В июне к Ладогиным явился с визитом сосед, Николай Михайлыч Семигоров, молодой человек лет тридцати. Старик Ладогин в былое время был очень близок с покойным отцом Семигорова и принял сына очень радушно. Молодой человек постоянно жил в Петербурге, занимал довольно видное место в служебной иерархии и только изредка и на короткое время навещал деревню, отстоявшую в четырех верстах от усадьбы Ладогина. Средства он имел хорошие, не торопился связывать себя узами, был настолько сведущ и образован, чтобы вести солидную беседу на все вкусы, и в обществе на него смотрели как на приличного и приятного человека. В семействе Ладогиных он вел себя очень предупредительно. С первого же раза повел с Ольгой оживленный разговор, сообщил несколько пикантных подробностей из петербургской жизни, коснулся «вопросов», и, разумеется, по преимуществу тех, которым была посвящена деятельность тетки — Надежды Федоровны. Но при этом объявил, что настоящее время для вопросов очень трудное и что Надежда Федоровна хотя не опускает рук, но очень страдает.
— Всего больше угнетает то, — сказал он, — что надо действовать как будто исподтишка. Казаться веселым, когда чувствуешь в сердце горечь, заискивать у таких личностей, с которыми не хотелось бы даже встречаться, доказывать то, что само по себе ясно как день, следить, как бы не оборвалась внезапно тонкая нитка, на которой чуть держится дело преуспеяния, отстаивать каждый отдельный случай, пугаться и затем просить, просить и просить… согласитесь, что это нелегко!
И когда Ольга отвечала на его слова соболезнованиями — ничего другого и в запасе у нее не было, — то он, поощренный ее вниманием, продолжал:
— Вообще мы, люди добрых намерений, должны держать себя осторожно, чтобы не погубить дела преуспеяния и свободы. Мы обязаны помнить, что каждый переполох прежде всего и больше всего отражается на нас. Поэтому самое лучшее — не дразнить и стараться показывать, что наши мысли совпадают с мыслями влиятельных лиц. * Разумеется, не затем, чтобы подчиняться этим лицам, а, напротив, чтобы они, незаметно для самих себя, подчинились нашим воззрениям. Влиятельное лицо всегда не прочь полиберальничать, — к счастию, это вошло уже в привычку, — лишь бы либеральная мысль являлась не в чересчур резкой форме и смягчалась внешними признаками уступок и соглашений. Ежели этот маневр удастся, то дело преуспеяния спасено. И что всего важнее: влиятельное лицо будет убеждено, что инициатива этого спасения идет всецело от него. А при таком убеждении и будущее его содействие может считаться обеспеченным.
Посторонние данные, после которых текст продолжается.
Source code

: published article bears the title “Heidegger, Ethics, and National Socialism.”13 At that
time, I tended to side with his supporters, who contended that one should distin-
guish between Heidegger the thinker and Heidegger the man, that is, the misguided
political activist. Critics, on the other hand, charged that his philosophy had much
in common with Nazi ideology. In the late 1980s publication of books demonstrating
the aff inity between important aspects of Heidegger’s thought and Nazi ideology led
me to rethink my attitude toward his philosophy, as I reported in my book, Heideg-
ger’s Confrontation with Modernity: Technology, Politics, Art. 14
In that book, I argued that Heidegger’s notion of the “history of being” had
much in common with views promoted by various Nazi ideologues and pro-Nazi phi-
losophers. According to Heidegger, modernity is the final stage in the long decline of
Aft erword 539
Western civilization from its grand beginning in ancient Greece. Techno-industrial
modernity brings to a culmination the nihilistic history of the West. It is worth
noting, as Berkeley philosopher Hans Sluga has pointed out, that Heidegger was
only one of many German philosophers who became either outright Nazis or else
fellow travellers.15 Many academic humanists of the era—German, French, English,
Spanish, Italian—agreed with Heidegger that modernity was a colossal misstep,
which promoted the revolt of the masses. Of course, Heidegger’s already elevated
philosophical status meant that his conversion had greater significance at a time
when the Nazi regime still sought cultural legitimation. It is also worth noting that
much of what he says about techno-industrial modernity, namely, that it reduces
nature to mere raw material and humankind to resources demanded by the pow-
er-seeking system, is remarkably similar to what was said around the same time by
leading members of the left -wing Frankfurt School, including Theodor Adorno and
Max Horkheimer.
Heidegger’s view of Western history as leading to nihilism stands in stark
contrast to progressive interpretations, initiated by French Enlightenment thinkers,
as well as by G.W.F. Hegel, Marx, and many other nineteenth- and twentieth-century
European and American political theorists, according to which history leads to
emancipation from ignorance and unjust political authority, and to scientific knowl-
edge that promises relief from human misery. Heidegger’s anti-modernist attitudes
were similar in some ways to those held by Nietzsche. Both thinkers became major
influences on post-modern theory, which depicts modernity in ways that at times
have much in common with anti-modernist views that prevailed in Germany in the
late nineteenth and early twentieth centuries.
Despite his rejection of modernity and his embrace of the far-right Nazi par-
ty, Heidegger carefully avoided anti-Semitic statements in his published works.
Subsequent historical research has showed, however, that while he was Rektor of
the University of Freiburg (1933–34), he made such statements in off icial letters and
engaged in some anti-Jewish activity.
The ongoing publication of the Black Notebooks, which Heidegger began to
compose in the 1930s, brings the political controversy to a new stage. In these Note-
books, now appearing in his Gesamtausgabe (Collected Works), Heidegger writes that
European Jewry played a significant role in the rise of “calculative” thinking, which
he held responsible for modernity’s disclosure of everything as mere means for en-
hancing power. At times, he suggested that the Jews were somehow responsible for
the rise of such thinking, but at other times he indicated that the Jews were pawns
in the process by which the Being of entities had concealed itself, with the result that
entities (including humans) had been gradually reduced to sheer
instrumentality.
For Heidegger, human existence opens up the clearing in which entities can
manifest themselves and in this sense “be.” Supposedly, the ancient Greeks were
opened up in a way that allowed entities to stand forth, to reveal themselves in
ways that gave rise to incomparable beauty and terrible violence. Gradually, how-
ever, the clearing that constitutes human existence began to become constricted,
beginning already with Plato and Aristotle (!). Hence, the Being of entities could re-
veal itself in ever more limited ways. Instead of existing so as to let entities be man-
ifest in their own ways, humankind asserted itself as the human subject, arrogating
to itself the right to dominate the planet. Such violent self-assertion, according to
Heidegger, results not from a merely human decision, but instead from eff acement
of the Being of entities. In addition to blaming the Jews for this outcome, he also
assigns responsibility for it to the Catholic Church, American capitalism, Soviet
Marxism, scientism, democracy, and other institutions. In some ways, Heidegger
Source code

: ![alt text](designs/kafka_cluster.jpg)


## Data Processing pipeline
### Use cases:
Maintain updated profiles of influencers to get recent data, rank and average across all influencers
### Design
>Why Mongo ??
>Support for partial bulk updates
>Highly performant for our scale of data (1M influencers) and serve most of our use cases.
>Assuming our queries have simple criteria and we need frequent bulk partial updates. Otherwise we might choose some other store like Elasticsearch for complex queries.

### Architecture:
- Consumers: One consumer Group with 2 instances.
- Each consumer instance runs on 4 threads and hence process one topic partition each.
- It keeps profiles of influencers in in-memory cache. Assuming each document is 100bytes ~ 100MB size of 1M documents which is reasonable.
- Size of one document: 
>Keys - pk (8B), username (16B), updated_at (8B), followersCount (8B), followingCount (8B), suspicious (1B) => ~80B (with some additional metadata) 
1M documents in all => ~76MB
— Да, но ведь это игра опасная, — заметила Ольга.
— Коли хотите, она не столько опасна, сколько не вполне нравственна и в высшей мере надоедлива. Совестно лукавить и невыносимо скучно выслушивать пустяки, серьезно изрекаемые в качестве истин. Требователен нынешний влиятельный человек и даже назойлив. Ни одной уступки вы от него не дождетесь иначе, как ценою целого потока пустопорожних речей. Но что же делать?
— Мне кажется, я бы побоялась. Ведь, слушая постоянно одни и те же, как вы их называете, пустопорожние речи, можно и самому незаметно подчиниться им. Вот я, например, приезжая сюда, тоже мечтала о какой-то деятельности, чем-то вроде светлого луча себя представляла, а в конце концов подчинилась-таки. Я скажу одно слово, а мне — двадцать в ответ. Слова не особенно резонные, но их много, и притом они часто повторяются, все одни и те же. Ну, и подчинилась, или, говоря другими словами, махнула рукой и живу сама по себе.
— И дурно сделали. Вам и подчиняться не нужно, а следует только приказать.
— Да, прикажите! как вы прикажете, когда вам говорят: «теперь недосужно», или: «вот ужо, как уберемся!» и в заключение: «ах, я и забыла!»? Ведь и «недосужно», и «ужо», и «забыла» — все это в порядке вещей, все возможно.
— Пожалуй, что и так. В нашем деле, конечно, есть своего рода опасности, но нельзя же не рисковать. Если из десяти опасностей преодолеть половину, — а на это все-таки можно рассчитывать, — то и тут уж есть выигрыш.